■ What you will do ■
In the entries, find all lines that hold the word "path" and copy them.

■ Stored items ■
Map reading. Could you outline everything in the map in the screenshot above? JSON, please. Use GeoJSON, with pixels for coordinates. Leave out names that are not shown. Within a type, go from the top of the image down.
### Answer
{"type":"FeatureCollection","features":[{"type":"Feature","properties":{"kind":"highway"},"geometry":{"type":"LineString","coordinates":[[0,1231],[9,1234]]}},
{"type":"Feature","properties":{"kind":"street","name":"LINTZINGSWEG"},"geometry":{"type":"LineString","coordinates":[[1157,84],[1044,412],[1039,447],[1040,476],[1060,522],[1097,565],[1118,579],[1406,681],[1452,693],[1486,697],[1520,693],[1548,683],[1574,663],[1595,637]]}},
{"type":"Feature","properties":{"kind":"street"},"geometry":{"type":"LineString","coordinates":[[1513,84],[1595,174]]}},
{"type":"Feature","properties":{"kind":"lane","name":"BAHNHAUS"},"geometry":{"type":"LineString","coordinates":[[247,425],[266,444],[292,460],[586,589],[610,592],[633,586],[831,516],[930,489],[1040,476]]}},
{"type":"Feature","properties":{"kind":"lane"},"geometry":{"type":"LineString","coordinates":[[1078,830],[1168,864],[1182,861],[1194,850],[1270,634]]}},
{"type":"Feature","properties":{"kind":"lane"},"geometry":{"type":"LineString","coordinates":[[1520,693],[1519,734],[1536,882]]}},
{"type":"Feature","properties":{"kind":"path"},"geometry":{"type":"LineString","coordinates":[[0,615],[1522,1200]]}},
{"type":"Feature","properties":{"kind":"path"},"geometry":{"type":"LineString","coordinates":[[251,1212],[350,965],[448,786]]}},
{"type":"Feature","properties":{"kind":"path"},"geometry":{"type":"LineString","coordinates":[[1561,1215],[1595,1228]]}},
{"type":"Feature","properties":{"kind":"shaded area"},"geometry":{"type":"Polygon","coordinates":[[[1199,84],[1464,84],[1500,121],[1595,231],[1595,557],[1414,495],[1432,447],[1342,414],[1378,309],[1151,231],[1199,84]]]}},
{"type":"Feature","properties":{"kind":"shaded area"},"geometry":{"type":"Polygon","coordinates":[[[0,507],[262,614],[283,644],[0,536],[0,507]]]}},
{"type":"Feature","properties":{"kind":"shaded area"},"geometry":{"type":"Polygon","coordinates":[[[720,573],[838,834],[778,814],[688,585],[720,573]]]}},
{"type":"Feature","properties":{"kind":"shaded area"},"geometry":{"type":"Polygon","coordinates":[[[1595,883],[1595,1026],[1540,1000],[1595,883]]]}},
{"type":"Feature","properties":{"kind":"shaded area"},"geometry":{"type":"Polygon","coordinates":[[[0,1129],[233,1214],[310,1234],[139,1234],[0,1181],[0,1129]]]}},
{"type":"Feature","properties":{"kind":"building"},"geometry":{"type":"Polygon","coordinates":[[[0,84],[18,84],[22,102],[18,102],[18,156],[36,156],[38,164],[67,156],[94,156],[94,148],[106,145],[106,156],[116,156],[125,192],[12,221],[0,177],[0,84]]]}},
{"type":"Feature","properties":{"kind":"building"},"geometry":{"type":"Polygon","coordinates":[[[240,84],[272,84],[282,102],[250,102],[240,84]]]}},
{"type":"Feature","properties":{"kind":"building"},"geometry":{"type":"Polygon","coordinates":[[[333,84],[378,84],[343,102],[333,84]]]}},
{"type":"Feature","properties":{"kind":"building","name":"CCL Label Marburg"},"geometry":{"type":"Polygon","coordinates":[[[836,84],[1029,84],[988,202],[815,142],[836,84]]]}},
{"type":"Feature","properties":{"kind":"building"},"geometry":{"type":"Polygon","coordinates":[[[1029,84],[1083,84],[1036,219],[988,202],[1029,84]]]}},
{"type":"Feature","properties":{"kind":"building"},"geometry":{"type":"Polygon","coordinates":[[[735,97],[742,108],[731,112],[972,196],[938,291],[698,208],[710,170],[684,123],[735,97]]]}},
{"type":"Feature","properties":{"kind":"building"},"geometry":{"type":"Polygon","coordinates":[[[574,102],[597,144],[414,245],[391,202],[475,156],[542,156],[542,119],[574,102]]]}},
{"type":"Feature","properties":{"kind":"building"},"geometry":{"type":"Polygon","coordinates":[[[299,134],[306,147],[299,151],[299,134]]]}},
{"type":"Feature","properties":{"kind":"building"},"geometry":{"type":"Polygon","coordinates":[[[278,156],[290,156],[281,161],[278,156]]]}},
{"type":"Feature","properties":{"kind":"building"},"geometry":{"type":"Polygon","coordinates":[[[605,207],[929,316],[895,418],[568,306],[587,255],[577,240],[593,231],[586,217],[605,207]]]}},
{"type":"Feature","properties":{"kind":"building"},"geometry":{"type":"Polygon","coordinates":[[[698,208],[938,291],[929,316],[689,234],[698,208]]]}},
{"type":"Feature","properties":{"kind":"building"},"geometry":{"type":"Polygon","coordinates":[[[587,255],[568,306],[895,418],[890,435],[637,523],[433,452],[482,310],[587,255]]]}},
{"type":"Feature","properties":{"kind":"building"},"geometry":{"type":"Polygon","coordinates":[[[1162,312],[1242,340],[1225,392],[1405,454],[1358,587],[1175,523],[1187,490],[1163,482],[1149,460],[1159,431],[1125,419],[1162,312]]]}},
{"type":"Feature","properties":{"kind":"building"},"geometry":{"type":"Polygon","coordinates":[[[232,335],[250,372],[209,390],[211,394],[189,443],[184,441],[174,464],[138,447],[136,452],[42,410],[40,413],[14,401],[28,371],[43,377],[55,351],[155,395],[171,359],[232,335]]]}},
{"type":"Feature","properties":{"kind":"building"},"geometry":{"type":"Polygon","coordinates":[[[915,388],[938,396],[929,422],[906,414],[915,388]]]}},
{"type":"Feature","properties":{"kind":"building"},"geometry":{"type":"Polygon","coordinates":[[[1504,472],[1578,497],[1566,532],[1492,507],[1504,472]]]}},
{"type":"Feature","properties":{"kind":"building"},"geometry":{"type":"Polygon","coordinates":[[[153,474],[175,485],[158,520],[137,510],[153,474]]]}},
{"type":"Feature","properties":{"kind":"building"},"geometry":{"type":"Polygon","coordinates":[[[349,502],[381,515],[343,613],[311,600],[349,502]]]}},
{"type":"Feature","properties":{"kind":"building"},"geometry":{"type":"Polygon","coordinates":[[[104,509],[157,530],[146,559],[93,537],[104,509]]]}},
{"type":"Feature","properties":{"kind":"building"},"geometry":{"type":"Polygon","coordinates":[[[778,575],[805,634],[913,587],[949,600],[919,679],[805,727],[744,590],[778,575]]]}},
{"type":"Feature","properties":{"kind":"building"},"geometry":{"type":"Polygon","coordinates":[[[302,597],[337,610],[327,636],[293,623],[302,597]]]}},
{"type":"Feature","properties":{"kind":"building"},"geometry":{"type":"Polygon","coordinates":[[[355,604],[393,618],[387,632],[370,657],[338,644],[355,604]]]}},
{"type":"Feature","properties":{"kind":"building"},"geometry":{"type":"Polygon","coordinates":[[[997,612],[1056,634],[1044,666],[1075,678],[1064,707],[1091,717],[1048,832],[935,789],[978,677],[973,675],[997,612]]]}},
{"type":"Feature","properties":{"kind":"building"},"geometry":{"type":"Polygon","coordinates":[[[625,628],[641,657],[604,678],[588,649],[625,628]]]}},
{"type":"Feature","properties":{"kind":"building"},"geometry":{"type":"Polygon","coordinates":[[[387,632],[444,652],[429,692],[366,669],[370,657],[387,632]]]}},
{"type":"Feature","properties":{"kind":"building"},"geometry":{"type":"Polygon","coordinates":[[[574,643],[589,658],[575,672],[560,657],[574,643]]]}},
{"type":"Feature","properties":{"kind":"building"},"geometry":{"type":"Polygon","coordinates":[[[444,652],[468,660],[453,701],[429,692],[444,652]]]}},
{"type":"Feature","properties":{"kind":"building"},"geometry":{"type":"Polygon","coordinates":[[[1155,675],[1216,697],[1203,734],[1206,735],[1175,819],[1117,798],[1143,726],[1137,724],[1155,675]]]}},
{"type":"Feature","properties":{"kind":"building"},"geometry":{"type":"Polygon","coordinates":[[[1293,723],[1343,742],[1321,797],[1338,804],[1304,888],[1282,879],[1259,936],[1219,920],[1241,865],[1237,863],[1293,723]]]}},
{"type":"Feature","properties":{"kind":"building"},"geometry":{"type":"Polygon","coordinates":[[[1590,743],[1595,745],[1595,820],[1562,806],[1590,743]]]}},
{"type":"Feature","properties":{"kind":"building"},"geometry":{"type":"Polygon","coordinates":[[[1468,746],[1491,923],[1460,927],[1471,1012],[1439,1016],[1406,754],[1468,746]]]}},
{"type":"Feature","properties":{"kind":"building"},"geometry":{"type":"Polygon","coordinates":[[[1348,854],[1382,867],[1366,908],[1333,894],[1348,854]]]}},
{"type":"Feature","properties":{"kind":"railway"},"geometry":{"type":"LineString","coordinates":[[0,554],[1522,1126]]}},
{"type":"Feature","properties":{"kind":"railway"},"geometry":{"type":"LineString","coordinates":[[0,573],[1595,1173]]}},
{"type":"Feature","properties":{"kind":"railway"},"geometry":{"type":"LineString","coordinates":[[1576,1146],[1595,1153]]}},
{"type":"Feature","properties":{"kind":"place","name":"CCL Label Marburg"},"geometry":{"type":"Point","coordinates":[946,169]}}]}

■ Result for this exercise ■
{"type":"Feature","properties":{"kind":"path"},"geometry":{"type":"LineString","coordinates":[[0,615],[1522,1200]]}},
{"type":"Feature","properties":{"kind":"path"},"geometry":{"type":"LineString","coordinates":[[251,1212],[350,965],[448,786]]}},
{"type":"Feature","properties":{"kind":"path"},"geometry":{"type":"LineString","coordinates":[[1561,1215],[1595,1228]]}},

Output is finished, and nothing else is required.